Eerst eten de jongens, dan pas de meisjes
In Guatamala zijn vrouwen en meisjes het eerst de dupe van de gestegen voedselprijzen. Zij mogen het eten wel klaarmaken, maar ze eten pas als de mannen en de jongens klaar zijn.
De prijs van brood is in Guatemala in een paar maanden tijd ongeveer verdubbeld, terwijl voor producten als bonen en rijst zo’n 15 procent meer moet worden neergeteld. Voor de arme laag van de bevolking van Guatemala kan dat onoverkomelijk zijn. En die laag is groot: volgens cijfers van de Wereldbank leeft ruim 56 procent van de bevolking onder de armoedegrens.Medewerker Evelyn Lopez van de christelijke ontwikkelingsorganisatie World Vision in Guatemala geeft aan dat de meeste armen op het platteland wonen. In de regio rond de stad Camotan, waar World Vision actief is, leeft volgens haar 88 procent van de bevolking van minder dan 2 dollar per dag, terwijl bijna de helft van de mensen het moet doen met minder dan 1 dollar.

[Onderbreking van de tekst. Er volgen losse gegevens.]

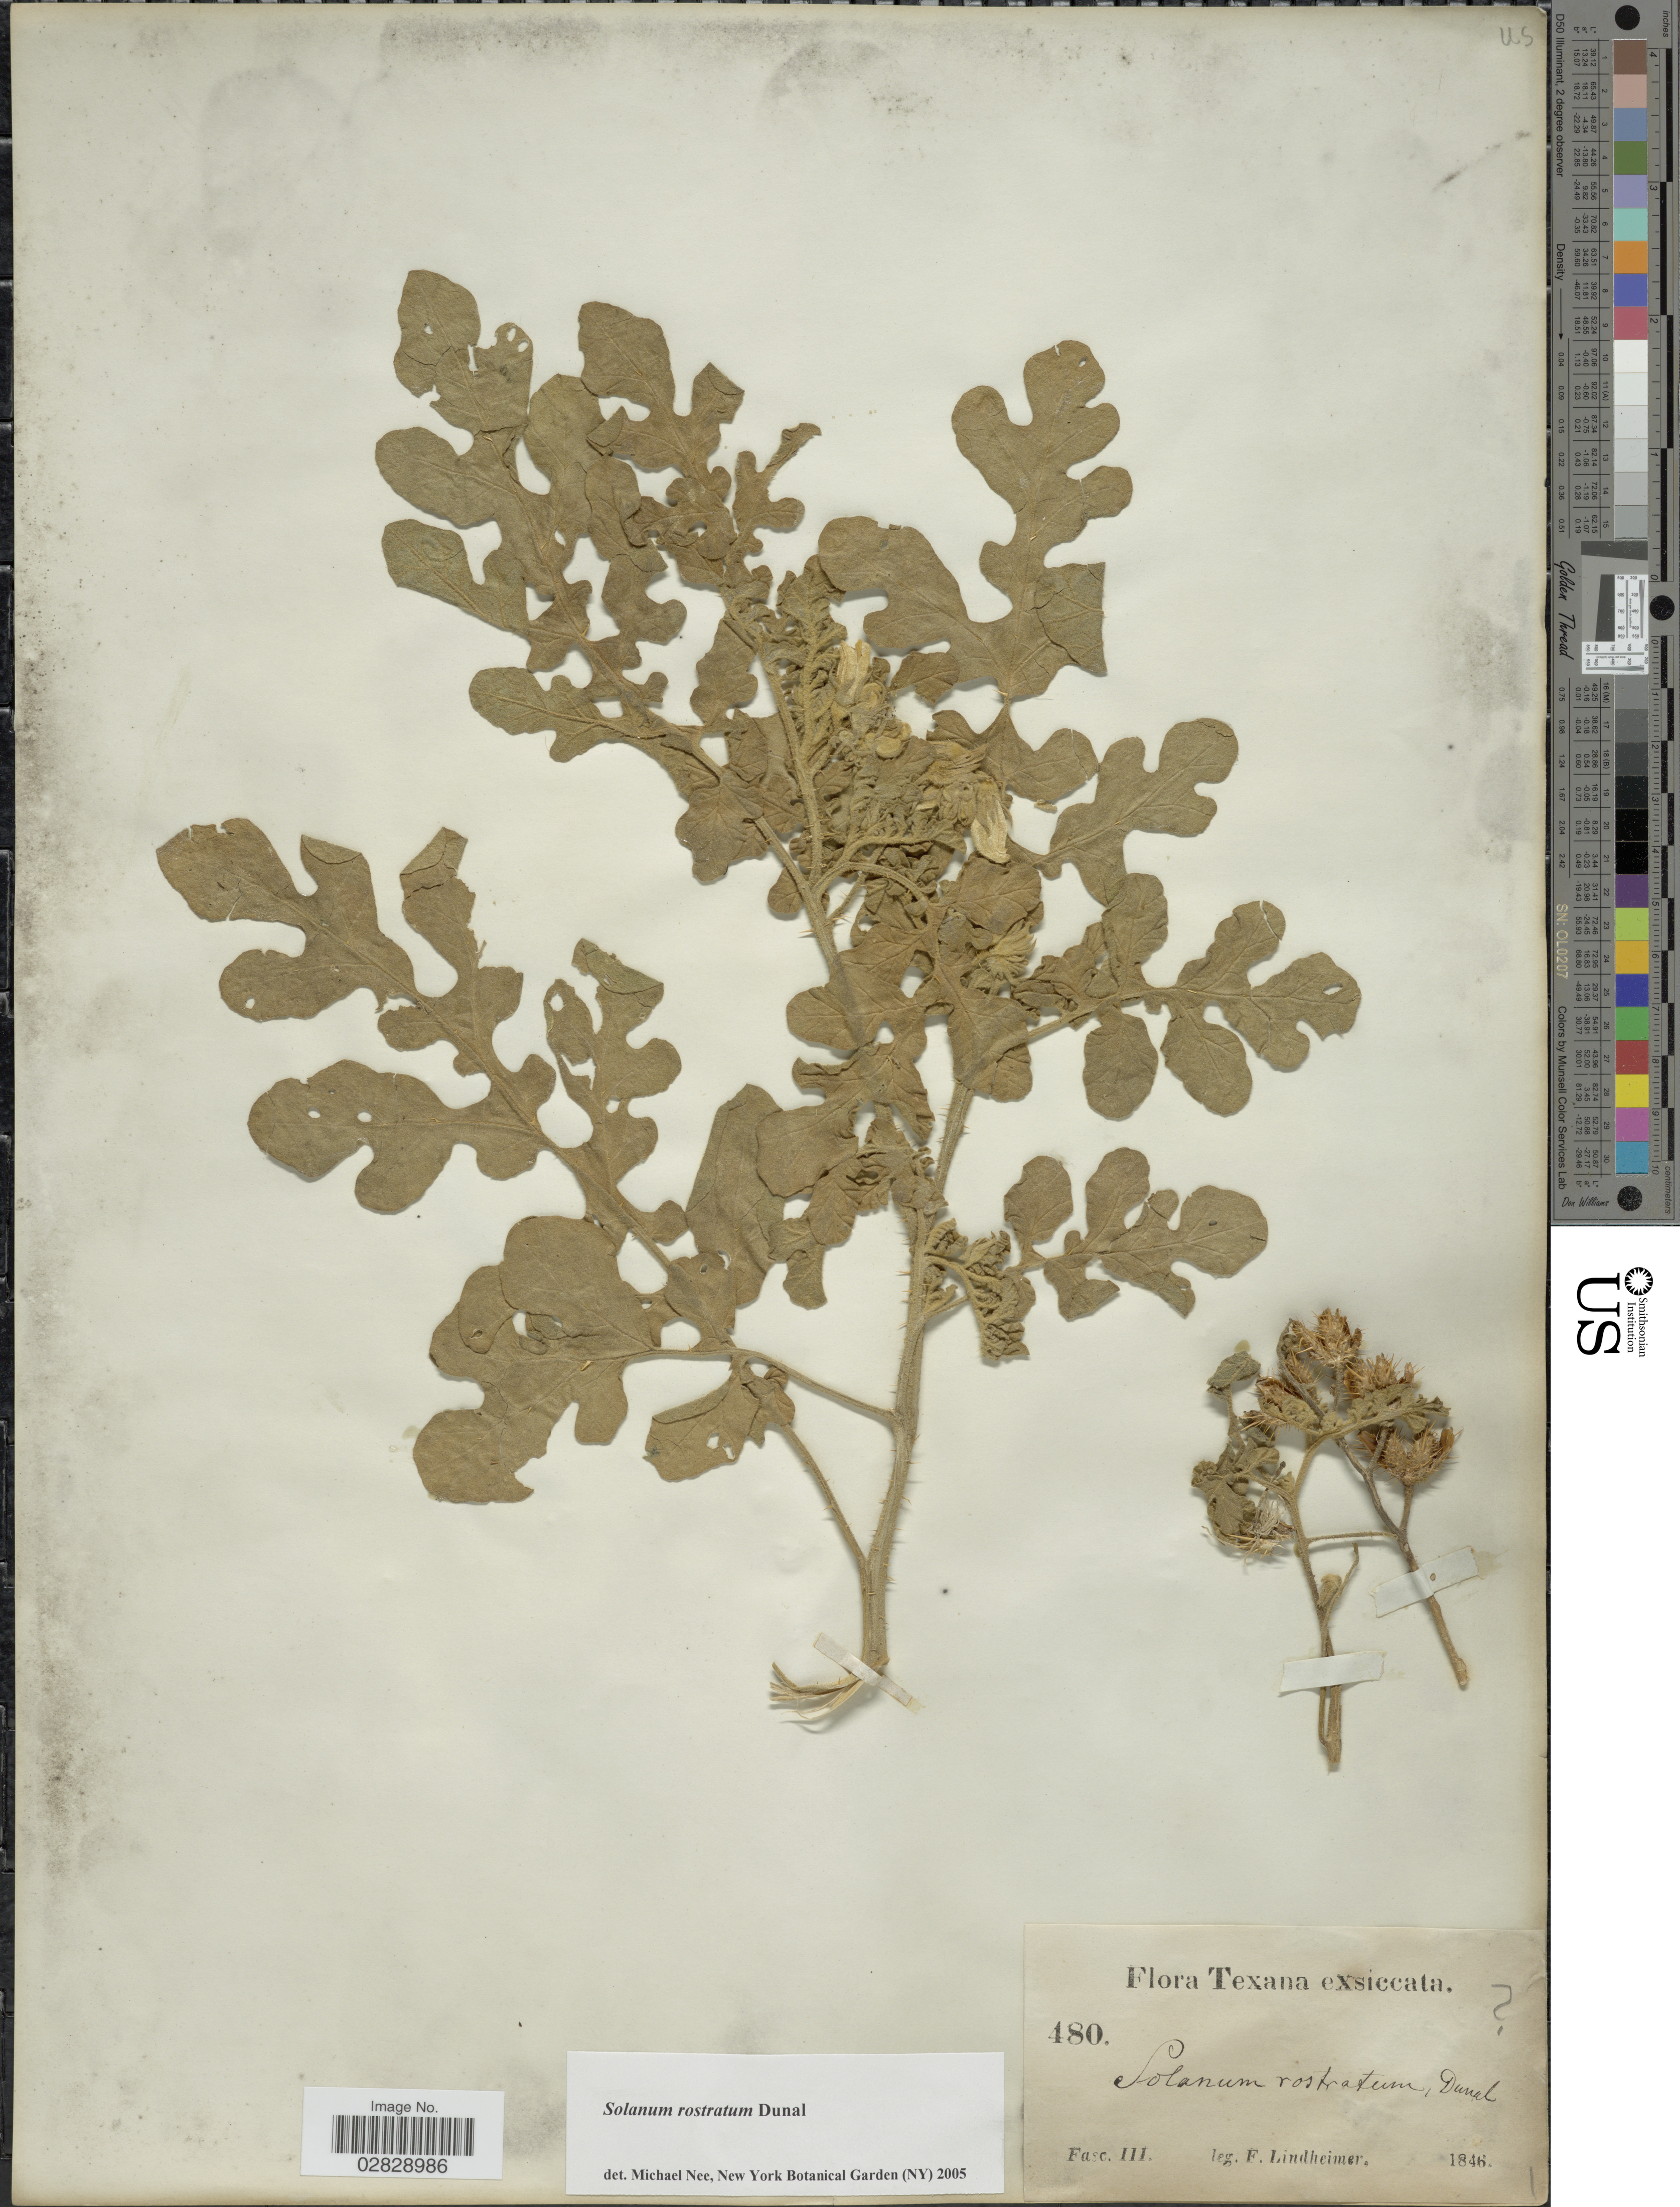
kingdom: Plantae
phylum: Tracheophyta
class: Magnoliopsida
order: Solanales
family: Solanaceae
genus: Solanum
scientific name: Solanum rostratum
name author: Dunal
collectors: F. Lindheimer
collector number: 480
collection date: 1846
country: United States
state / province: Texas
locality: Texana. Fasc. III.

Lopez: „Het belangrijkste is nu dat we ondervoeding tegengaan door noodhulp te bieden waar dat nodig is. Daarnaast willen we echter ook structurele zorg bieden door de randvoorwaarden te scheppen voor een goede oogst, zoals we dat altijd doen.” Daarvoor zijn heel praktische trainingen, waarin de deelnemers geleerd wordt efficiënt het land te gebruiken en hoe ze bijvoorbeeld erosie kunnen tegengaan. Om tijden van voedselschaarste op te vangen, bouwde World Vision bovendien 140 silo’s in de regio, waarin een deel van de oogst kan worden opgeslagen.
Frine Paz, verantwoordelijke voor de programma’s van de organisatie in Oost-Guatemala, vult aan dat er bovendien een netwerk van vrijwilligers is opgezet in de hele regio om de humanitaire situatie in de gaten te houden. „Zij informeren ons regelmatig over de toestand. Zo kunnen we alert reageren wanneer er ergens een crisissituatie dreigt te ontstaan.”
Lopez zegt dat kinderen een bijzonder kwetsbare groep vormen, en dan vooral de meisjes. „Wanneer er weinig voedsel is, gaat dat het eerst naar de jongens. Dat is bij ons cultureel bepaald. De vrouwen mogen het eten bereiden, maar het gaat eerst naar de mannen.”
Een reëel gevaar is dat kinderen in tijden van nood van school worden gehaald om hun bijdrage te leveren aan het onderhoud van het gezin, zegt Lopez. Ook daarvoor lopen meisjes meer gevaar. Zij kunnen goed gebruikt worden in het huishouden.
De regering van Guatemala heeft tot nu toe geen acties ondernomen om de gevolgen van de stijging van de voedselprijzen op te vangen. Lopez: „We zijn echter wel met de regering in gesprek om in regionaal verband een oplossing te zoeken voor de situatie.” Waar de oplossing precies gezocht gaat worden, is nog niet duidelijk. „We zullen als hele regio in ieder geval alert moeten zijn op verdere prijsstijgingen. Niet alleen Guatemala, maar heel Midden- en Latijns-Amerika hebben met de problematiek te maken.”
Diep bezorgd
De gewone man in Guatemala voelt zich vooral hulpeloos, geeft Paz aan. „De economie was altijd al instabiel en nu is er nog meer kans dat het fout gaat.” In Guatemala gingen de mensen niet protesterend tegen de hoge voedselprijzen de straat op, maar ze zijn wel diep bezorgd over de toekomst, aldus de ontwikkelingswerkster. „Ze beseffen dat het niet door ons zelf op te lossen is. Als christenen verwachten we de hulp ook van God. Daar putten we onze hoop uit.”
Zoals in zo veel landen is het patroon in Guatemala ook dat de kleine rijke bovenlaag rijker wordt en de armen alleen maar armer. „Het is niet zo dat de kleine boeren profiteren van de hoge voedselprijzen”, zegt Lopez. „De prijzen van zaaizaad en mest zijn eveneens gestegen. Alleen de grote landheren profiteren ervan.” Paz: „Het gebeurt ook dat mensen uit de middenklasse afzakken naar het niveau van de armen.”
De middenklasse kan de prijsstijgingen in de regel echter nog wel opvangen, zegt Paz. „Ze kunnen bijvoorbeeld de auto weg doen en voortaan de bus nemen. Die rek zit er bij de arme laag van de bevolking op het platteland echter niet in.”
Lopez: „Het beste antwoord op de stijgende voedselprijzen is de mensen onafhankelijker te maken. Wanneer ze zelf een gevarieerde hoeveelheid voedsel kunnen verbouwen, kunnen ze grote prijsschommelingen beter opvangen.”